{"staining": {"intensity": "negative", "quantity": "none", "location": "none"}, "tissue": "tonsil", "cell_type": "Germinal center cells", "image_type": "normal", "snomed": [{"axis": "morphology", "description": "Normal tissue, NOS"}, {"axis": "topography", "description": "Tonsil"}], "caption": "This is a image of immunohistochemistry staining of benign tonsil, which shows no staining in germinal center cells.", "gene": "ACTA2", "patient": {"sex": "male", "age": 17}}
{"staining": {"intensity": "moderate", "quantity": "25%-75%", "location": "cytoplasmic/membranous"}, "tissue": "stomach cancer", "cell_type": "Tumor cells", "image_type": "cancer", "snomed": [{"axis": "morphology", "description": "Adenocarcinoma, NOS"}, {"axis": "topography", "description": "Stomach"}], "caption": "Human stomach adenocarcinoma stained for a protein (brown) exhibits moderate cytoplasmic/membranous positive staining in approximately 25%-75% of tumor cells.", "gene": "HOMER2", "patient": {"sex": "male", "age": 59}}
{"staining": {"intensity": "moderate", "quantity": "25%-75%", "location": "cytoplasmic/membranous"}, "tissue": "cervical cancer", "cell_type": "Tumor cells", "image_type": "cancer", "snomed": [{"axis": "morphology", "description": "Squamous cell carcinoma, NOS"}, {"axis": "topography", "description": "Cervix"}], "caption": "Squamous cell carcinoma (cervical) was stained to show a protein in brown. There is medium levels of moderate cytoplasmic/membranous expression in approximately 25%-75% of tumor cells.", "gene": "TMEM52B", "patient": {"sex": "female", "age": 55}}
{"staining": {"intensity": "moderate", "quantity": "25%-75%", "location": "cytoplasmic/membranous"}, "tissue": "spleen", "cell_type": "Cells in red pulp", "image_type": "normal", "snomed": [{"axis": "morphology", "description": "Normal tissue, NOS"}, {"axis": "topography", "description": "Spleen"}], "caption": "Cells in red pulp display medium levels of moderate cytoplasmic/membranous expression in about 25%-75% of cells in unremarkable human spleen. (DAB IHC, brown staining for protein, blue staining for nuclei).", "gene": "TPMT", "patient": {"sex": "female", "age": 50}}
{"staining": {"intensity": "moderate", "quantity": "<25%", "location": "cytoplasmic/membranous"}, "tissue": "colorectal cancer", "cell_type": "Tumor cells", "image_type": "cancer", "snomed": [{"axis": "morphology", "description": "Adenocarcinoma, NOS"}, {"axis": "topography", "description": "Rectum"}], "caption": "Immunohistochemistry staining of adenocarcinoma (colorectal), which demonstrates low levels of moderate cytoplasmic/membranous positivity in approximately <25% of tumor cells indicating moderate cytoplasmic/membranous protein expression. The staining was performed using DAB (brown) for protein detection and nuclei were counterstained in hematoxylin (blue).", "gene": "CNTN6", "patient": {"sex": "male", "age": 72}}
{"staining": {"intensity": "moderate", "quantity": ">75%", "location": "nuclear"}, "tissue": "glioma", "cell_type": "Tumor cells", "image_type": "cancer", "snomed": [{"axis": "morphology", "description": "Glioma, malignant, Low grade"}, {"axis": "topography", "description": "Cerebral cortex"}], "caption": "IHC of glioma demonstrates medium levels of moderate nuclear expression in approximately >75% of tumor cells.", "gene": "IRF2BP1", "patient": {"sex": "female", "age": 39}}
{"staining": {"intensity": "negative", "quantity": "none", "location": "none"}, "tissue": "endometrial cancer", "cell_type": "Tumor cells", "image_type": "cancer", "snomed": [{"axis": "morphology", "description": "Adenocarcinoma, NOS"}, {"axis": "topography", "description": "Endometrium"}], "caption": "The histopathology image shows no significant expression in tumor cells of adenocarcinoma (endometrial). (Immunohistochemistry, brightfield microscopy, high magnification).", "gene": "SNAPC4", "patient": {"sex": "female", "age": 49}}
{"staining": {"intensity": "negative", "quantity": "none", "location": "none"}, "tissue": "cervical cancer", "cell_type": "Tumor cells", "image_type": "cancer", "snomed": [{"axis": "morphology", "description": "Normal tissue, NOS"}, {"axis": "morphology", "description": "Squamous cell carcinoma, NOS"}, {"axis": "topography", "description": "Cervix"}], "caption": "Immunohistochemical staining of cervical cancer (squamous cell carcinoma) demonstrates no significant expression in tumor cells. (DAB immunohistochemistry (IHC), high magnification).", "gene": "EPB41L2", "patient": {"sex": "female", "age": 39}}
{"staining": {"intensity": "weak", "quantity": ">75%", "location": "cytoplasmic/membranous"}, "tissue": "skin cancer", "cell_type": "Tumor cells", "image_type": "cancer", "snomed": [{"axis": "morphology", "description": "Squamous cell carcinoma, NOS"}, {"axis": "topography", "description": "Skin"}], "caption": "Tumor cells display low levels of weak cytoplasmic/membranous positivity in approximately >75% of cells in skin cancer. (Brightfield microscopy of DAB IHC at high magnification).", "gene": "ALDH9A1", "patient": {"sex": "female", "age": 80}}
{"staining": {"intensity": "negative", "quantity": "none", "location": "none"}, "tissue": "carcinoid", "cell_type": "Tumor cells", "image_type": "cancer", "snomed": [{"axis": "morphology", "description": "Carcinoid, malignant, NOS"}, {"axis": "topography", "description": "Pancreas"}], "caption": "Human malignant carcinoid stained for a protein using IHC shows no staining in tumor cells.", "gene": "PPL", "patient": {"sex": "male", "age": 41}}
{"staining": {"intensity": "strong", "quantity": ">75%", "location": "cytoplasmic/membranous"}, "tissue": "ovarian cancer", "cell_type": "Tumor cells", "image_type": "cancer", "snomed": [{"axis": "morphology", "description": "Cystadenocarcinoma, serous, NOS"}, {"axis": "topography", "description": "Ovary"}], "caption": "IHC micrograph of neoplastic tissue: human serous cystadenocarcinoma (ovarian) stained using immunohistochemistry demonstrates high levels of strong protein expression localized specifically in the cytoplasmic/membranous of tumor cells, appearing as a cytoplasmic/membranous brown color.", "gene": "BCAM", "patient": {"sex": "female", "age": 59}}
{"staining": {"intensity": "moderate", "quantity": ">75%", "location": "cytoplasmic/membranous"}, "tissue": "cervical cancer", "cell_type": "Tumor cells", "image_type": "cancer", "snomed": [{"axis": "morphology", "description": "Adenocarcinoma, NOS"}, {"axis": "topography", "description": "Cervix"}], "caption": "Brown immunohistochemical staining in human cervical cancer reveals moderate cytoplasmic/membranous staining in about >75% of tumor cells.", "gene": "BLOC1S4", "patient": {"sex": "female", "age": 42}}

···

## Problem to solve
Begin with the first line of the listing and copy exactly through the line that contains "stomach adenocarcinoma stained", please, keeping both ends and leaving out everything after.

## Worked solution
{"staining": {"intensity": "negative", "quantity": "none", "location": "none"}, "tissue": "tonsil", "cell_type": "Germinal center cells", "image_type": "normal", "snomed": [{"axis": "morphology", "description": "Normal tissue, NOS"}, {"axis": "topography", "description": "Tonsil"}], "caption": "This is a image of immunohistochemistry staining of benign tonsil, which shows no staining in germinal center cells.", "gene": "ACTA2", "patient": {"sex": "male", "age": 17}}
{"staining": {"intensity": "moderate", "quantity": "25%-75%", "location": "cytoplasmic/membranous"}, "tissue": "stomach cancer", "cell_type": "Tumor cells", "image_type": "cancer", "snomed": [{"axis": "morphology", "description": "Adenocarcinoma, NOS"}, {"axis": "topography", "description": "Stomach"}], "caption": "Human stomach adenocarcinoma stained for a protein (brown) exhibits moderate cytoplasmic/membranous positive staining in approximately 25%-75% of tumor cells.", "gene": "HOMER2", "patient": {"sex": "male", "age": 59}}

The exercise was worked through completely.